Your answer must consist of the records exactly as given, with no pictures included.
━━━━━ Data extracts ━━━━━
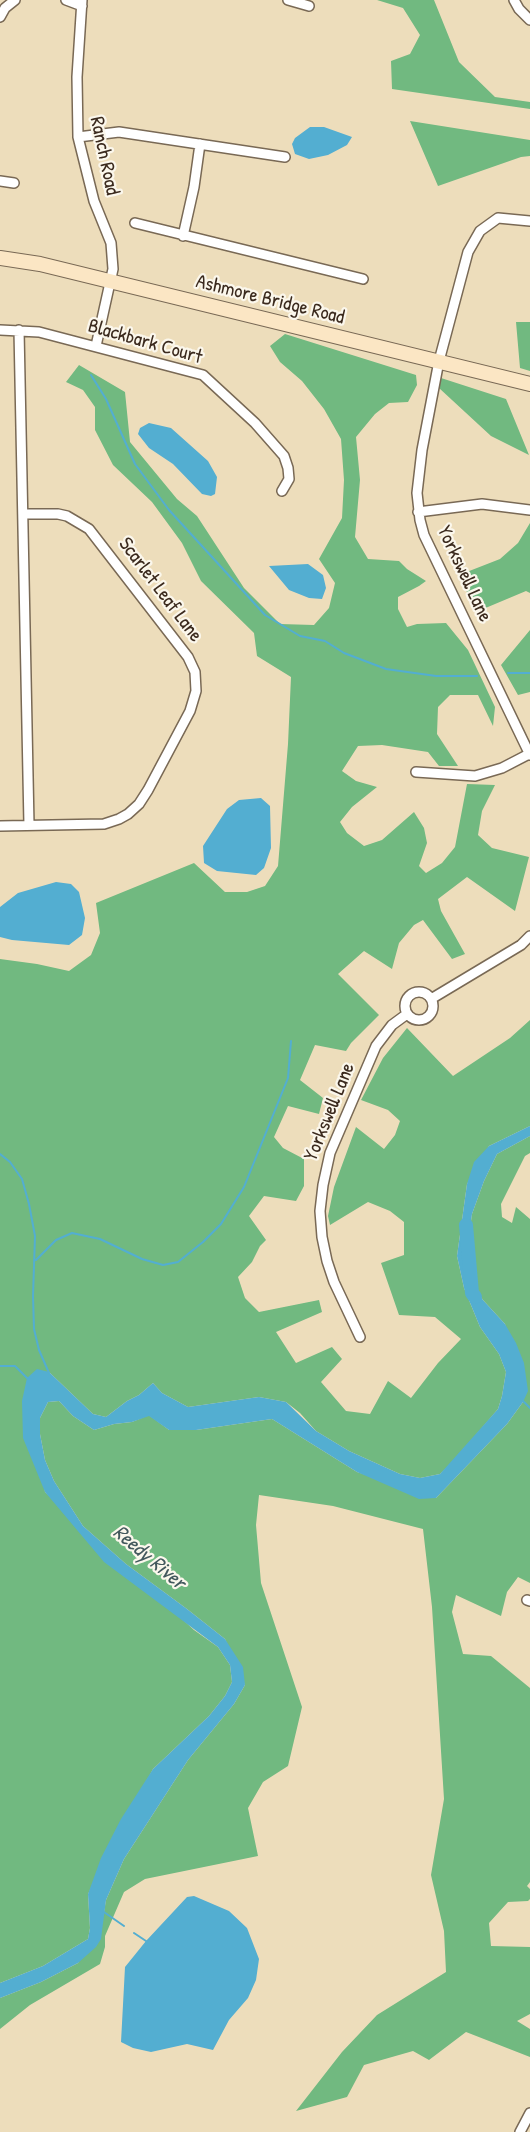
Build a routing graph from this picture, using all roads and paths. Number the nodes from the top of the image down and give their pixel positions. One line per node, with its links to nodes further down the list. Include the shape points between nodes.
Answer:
1 (15, 0): 7 (street)
2 (66, 0): 5 (street)
3 (288, 0): 6 (street)
4 (514, 0): 8 (street)
5 (82, 3): 9 (street, Ranch Road)
6 (309, 6)
7 (0, 17)
8 (530, 20)
9 (78, 137): 10 (street, via 119,132); 19 (street, Ranch Road, via 91,192 111,243)
10 (200, 144): 11 (street); 16 (street)
11 (285, 156)
12 (0, 181): 13 (street)
13 (14, 183)
14 (530, 221): 23 (street, Yorkswell Lane, via 498,218 480,231 468,252)
15 (135, 223): 16 (street)
16 (183, 236): 18 (street)
17 (0, 258): 19 (main road, Ashmore Bridge Road)
18 (363, 279)
19 (111, 281): 22 (street, Ranch Road); 23 (main road, Ashmore Bridge Road)
20 (0, 330): 21 (street, Blackbark Court)
21 (19, 330): 22 (street, Blackbark Court); 28 (street)
22 (96, 346): 25 (street, Blackbark Court, via 194,371 212,381 284,456 289,479)
23 (440, 362): 24 (main road, Ashmore Bridge Road); 27 (street, Yorkswell Lane, via 422,450)
24 (530, 384)
25 (282, 491)
26 (530, 510): 27 (street, via 482,504)
27 (418, 512): 29 (street, Yorkswell Lane, via 424,535)
28 (23, 514): 31 (street); 31 (street, Scarlet Leaf Lane, via 68,516 89,529 188,657 196,683 190,711 135,809 104,824)
29 (530, 755): 30 (street, via 475,776)
30 (416, 772)
31 (29, 825): 32 (street, Scarlet Leaf Lane)
32 (0, 826)
33 (530, 936): 34 (street, via 509,953)
34 (431, 999): 35 (street, via 432,1010 427,1017 418,1020); 35 (street, via 422,992 413,993 405,1004)
35 (407, 1014): 36 (street, Yorkswell Lane, via 392,1025 376,1047 330,1153 323,1185 320,1211 327,1261)
36 (360, 1337)
37 (530, 2113): 38 (street)
38 (520, 2132)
━━━━━
### Output for this task
Build a routing graph from this picture, using all roads and paths. Number the nodes from the top of the image down and give their pixel positions. One line per node, with its links to nodes further down the list. Include the shape points between nodes.
Answer:
1 (15, 0): 7 (street)
2 (66, 0): 5 (street)
3 (288, 0): 6 (street)
4 (514, 0): 8 (street)
5 (82, 3): 9 (street, Ranch Road)
6 (309, 6)
7 (0, 17)
8 (530, 20)
9 (78, 137): 10 (street, via 119,132); 19 (street, Ranch Road, via 91,192 111,243)
10 (200, 144): 11 (street); 16 (street)
11 (285, 156)
12 (0, 181): 13 (street)
13 (14, 183)
14 (530, 221): 23 (street, Yorkswell Lane, via 498,218 480,231 468,252)
15 (135, 223): 16 (street)
16 (183, 236): 18 (street)
17 (0, 258): 19 (main road, Ashmore Bridge Road)
18 (363, 279)
19 (111, 281): 22 (street, Ranch Road); 23 (main road, Ashmore Bridge Road)
20 (0, 330): 21 (street, Blackbark Court)
21 (19, 330): 22 (street, Blackbark Court); 28 (street)
22 (96, 346): 25 (street, Blackbark Court, via 194,371 212,381 284,456 289,479)
23 (440, 362): 24 (main road, Ashmore Bridge Road); 27 (street, Yorkswell Lane, via 422,450)
24 (530, 384)
25 (282, 491)
26 (530, 510): 27 (street, via 482,504)
27 (418, 512): 29 (street, Yorkswell Lane, via 424,535)
28 (23, 514): 31 (street); 31 (street, Scarlet Leaf Lane, via 68,516 89,529 188,657 196,683 190,711 135,809 104,824)
29 (530, 755): 30 (street, via 475,776)
30 (416, 772)
31 (29, 825): 32 (street, Scarlet Leaf Lane)
32 (0, 826)
33 (530, 936): 34 (street, via 509,953)
34 (431, 999): 35 (street, via 432,1010 427,1017 418,1020); 35 (street, via 422,992 413,993 405,1004)
35 (407, 1014): 36 (street, Yorkswell Lane, via 392,1025 376,1047 330,1153 323,1185 320,1211 327,1261)
36 (360, 1337)
37 (530, 2113): 38 (street)
38 (520, 2132)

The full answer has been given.